# March of Dimes Champain Please Help!!



## BlinkyTheHouse Elf (Apr 2, 2007)

The Fox 26 News Crews and CitiGroup and RBC are setting up a Bowling Fund raiser for the March Of Dimes at Palace Lanes Alley on Bellaire Blvd here in Houston. When we work out the details of Day and Time I will post it , But I Hope all the Haunters Come out and Support this Great Cause. Even if you don't bowl You can be the Cheering section.
Last year through alot of hard work we raised $5,00.00, we had Bar-b-q's and Car Washes. But This year I thought it would be more fun to have a Bowl-a-thon,so come out and Help The March Of Dimes Help the Babies.
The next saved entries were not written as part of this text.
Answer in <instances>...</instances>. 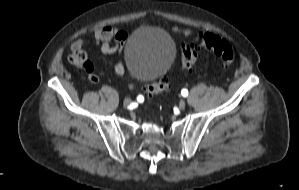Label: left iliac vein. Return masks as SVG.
<instances>
[{
	"label": "left iliac vein",
	"mask_w": 299,
	"mask_h": 190,
	"mask_svg": "<svg viewBox=\"0 0 299 190\" xmlns=\"http://www.w3.org/2000/svg\"><path fill=\"white\" fill-rule=\"evenodd\" d=\"M185 107H186V102H185L184 100H181V101L179 102V109H180V110H184Z\"/></svg>",
	"instance_id": "obj_1"
}]
</instances>
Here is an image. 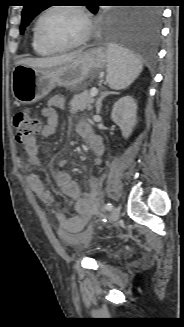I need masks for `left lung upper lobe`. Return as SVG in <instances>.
Returning <instances> with one entry per match:
<instances>
[{
  "label": "left lung upper lobe",
  "mask_w": 184,
  "mask_h": 327,
  "mask_svg": "<svg viewBox=\"0 0 184 327\" xmlns=\"http://www.w3.org/2000/svg\"><path fill=\"white\" fill-rule=\"evenodd\" d=\"M47 8L45 0H28L22 11V22L20 32H24L25 28L32 21V19L39 14L41 11ZM88 9L93 13L97 14L99 7L97 5L88 6ZM105 25L108 28L118 29L121 25L118 22L119 13L116 10H109L103 14Z\"/></svg>",
  "instance_id": "1"
}]
</instances>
It will be a On air Live Board Cast and a way to show Peeps that Haunters aren't so Bad and we can kick butt when we have too, so lets kick butt for the March Of Dimes and Help This Kids.

Haunter if you would like to Donate and don't live in The Houston area here is a link to My March Of Dimes Page
http://www.marchforbabies.org/personal_page.asp?w=181003441&u=RockBottomCemetery
Thank you I know the Babies will Love you..Too Hugs


----------



## skeletonowl (Aug 8, 2006)

i would if I was there since i'm a big bowler.

Good luck with this I hope you raise a lot for the cause!
It never very clearly states what the cause is but I guess it's helping mothers in need of money to support their child so that's good


----------



## BlinkyTheHouse Elf (Apr 2, 2007)

skeletonowl said:


> i would if I was there since i'm a big bowler.
> 
> Good luck with this I hope you raise a lot for the cause!
> It never very clearly states what the cause is but I guess it's helping mothers in need of money to support their child so that's good


Its The March of Dimes They help Children born with Birth defects 
Thanks Skeletonowl For your support if you want to make a small donation I have a link to the March of Dimes on my website look for the Logo.

Houston Haunters The Time a place for the Bowl-a-thon is:
Friday April 25th @ The palace Lanes in Houston on Bellaire Blvd @ 8am


----------